I am trying to code a test case for multi task learning, using my own loss function. The idea is that the output layer is 3-dimensional, the first output is used for 1D regression, the last two are used for 2-class classification. So, my combined loss function is a weighted sum of L1 loss and CELoss.
However, pytorch is complaining about my datatypes?
class my_loss:
def __init__(self,weights):
self.weights=weights
#age loss:
self.L1=nn.SmoothL1Loss(reduction='mean',beta=0.05)
#gender loss:
self.CE=nn.CrossEntropyLoss(reduction='mean')
def __call__(self,output,target):
loss = self.weights[0]*self.L1(output[:,0],target[:,0])+self.weights[1]*self.CE(output[:,1:3],target[:,1])
return loss
#testing:
it=iter(dataloaders_dict['train'])
X,y=it.next()
criterion = my_loss(weights=(1,1))
out=model_ft(X)
loss=criterion(out,y)
print(y.dtype)
print(X.dtype)
print(out.dtype)
print(loss.dtype)
loss.backward()
This returns:
torch.int64
torch.float32
torch.float32
torch.float32
---------------------------------------------------------------------------
RuntimeError Traceback (most recent call last)

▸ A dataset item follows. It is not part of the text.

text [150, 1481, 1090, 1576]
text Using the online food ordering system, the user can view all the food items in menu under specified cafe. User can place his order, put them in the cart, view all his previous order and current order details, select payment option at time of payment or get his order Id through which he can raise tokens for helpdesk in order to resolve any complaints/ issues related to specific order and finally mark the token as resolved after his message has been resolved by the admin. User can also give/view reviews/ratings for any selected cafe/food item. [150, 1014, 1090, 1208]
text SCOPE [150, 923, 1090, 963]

<ipython-input-88-fc96d4e3072b> in <module>()
31 print(loss.dtype)
32
---> 33 loss.backward()
1 frames
/usr/local/lib/python3.7/dist-packages/torch/autograd/__init__.py in backward(tensors, grad_tensors, retain_graph, create_graph, grad_variables, inputs)
145 Variable._execution_engine.run_backward(
146 tensors, grad_tensors_, retain_graph, create_graph, inputs,
--> 147 allow_unreachable=True, accumulate_grad=True) # allow_unreachable flag
148
149
RuntimeError: Found dtype Long but expected Float
If only my targets are long, how come loss.backward is finding long’s, and how do I fix it?